T-cells are strongly activated in a physiological manner (1), receiving a second co-stimulatory signal (signal 2), while accessory immune cells are stimulated via Fcγ-RI/IIa or III crosslinking.

As a result, tumor cells are effectively destroyed by a concerted attack of T-cells and accessory immune cells applying different killer mechanisms like perforin/granzyme-mediated lysis and apoptosis induction (2), or antibody-dependent cellular cytotoxicity (ADCC) and phagocytosis (3).

Finally, T cell proliferation occurs as well as necrotic or apoptotic tumor particles are phagocytosed, processed, and presented by stimulated professional antigen-presenting cells (macrophages, DCs). This can lead to the induction of a patient-specific and long-term anti-tumor immunization effect (4).
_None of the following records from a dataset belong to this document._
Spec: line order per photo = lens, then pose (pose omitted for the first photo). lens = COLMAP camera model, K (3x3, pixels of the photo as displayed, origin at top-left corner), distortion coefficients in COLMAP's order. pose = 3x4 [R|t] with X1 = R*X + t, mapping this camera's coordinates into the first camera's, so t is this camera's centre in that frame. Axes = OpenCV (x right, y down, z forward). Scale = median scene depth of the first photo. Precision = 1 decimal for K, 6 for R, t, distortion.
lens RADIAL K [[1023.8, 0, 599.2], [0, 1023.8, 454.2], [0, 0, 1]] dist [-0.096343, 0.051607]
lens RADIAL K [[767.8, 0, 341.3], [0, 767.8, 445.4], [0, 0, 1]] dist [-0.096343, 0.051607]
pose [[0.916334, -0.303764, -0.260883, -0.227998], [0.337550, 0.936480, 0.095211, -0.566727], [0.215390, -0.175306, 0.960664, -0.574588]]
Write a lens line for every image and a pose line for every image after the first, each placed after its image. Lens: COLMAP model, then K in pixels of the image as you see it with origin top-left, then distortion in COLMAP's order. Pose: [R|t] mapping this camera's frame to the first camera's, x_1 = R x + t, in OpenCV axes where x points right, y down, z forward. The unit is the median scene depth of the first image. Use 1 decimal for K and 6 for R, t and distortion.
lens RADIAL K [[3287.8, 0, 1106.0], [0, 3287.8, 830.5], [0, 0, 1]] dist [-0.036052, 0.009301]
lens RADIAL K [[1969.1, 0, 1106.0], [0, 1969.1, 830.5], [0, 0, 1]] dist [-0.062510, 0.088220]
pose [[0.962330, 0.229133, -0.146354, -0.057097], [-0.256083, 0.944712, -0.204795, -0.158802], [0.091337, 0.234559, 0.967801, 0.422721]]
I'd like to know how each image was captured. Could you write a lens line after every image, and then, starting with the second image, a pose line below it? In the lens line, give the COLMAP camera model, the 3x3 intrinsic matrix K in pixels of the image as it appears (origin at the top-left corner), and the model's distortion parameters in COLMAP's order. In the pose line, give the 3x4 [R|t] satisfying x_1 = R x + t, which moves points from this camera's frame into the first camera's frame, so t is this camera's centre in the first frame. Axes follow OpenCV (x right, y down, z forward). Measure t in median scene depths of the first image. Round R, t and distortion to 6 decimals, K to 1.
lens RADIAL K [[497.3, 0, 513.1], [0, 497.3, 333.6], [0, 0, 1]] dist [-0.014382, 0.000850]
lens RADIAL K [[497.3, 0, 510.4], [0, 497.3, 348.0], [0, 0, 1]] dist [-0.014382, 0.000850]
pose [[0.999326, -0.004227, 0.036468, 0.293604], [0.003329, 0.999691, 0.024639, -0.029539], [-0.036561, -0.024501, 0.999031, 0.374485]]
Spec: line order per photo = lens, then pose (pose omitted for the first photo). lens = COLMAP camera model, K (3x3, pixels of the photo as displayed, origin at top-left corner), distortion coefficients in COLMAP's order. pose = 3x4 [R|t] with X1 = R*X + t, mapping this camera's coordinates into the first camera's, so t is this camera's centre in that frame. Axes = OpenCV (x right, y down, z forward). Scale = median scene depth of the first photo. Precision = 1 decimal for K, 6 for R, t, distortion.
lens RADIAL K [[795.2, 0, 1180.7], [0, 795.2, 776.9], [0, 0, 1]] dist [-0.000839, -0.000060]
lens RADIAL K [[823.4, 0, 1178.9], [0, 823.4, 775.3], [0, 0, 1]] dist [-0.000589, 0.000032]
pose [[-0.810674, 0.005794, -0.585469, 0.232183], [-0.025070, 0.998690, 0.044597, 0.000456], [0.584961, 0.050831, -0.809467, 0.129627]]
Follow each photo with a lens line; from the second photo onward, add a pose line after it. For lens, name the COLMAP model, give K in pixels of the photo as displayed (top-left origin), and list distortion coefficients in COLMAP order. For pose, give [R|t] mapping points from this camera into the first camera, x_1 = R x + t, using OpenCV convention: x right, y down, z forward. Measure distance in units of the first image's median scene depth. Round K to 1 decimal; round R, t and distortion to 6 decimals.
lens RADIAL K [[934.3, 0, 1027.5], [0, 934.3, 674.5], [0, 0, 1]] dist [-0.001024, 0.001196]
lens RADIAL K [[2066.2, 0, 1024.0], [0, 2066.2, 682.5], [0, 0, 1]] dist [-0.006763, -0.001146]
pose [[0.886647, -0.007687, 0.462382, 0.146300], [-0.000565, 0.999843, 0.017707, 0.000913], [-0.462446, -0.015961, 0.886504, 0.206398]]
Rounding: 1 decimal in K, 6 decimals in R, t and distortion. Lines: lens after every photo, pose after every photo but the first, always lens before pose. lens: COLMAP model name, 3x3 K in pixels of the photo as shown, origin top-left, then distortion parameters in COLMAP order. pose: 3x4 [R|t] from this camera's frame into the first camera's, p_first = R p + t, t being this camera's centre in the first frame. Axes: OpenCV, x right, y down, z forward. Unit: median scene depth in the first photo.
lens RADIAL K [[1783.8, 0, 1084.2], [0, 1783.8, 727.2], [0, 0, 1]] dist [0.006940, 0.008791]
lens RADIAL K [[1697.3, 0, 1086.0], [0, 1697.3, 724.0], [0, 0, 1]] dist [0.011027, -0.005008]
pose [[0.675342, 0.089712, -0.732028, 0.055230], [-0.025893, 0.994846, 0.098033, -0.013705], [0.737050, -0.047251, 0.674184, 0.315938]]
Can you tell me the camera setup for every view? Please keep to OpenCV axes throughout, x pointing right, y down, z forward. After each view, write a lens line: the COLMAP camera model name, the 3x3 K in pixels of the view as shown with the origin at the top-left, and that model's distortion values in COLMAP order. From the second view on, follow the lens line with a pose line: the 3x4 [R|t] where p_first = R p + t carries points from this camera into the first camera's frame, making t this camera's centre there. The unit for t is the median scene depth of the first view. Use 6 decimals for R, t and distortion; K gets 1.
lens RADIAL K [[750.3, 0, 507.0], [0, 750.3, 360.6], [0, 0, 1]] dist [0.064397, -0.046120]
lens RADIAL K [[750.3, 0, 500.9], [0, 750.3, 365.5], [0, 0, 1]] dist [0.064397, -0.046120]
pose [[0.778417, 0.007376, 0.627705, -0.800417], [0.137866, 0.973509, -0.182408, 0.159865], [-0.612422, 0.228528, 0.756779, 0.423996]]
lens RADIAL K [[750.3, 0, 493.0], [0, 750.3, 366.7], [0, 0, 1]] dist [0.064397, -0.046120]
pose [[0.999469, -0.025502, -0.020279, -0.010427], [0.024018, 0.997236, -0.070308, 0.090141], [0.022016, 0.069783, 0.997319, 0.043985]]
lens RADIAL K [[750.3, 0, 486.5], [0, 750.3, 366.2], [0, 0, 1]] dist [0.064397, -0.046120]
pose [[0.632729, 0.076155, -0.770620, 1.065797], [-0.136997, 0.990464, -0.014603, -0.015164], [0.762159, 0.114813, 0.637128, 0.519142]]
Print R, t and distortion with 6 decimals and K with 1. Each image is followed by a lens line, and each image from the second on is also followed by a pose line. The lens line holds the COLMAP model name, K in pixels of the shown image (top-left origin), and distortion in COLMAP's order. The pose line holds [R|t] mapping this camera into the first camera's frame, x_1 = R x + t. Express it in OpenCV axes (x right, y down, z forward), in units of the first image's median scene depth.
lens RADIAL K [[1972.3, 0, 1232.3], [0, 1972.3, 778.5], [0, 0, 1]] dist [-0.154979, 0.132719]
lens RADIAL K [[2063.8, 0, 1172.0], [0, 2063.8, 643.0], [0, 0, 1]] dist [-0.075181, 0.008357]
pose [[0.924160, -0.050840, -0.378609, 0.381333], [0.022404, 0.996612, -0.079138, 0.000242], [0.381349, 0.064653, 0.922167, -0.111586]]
Triomab® antibodies induce multiple immune cell complexes

As shown by the example (picture on the left side – desktop / above- mobile) Triomab® antibodies initiate the formation of multiple complexes between tumor cells and human immune effector cells:

EpCAM positive human tumor cells (HCT-8, stained in green by anti-cytokeratin 8, 18, and 19 FITC) are surrounded by and connected to human immune effector cells (PBMC, cell nucleus staining in blue) via EpCAM x CD3 bispecific Triomab® antibodies in red (texas red) functioning like a zipper between different cell types.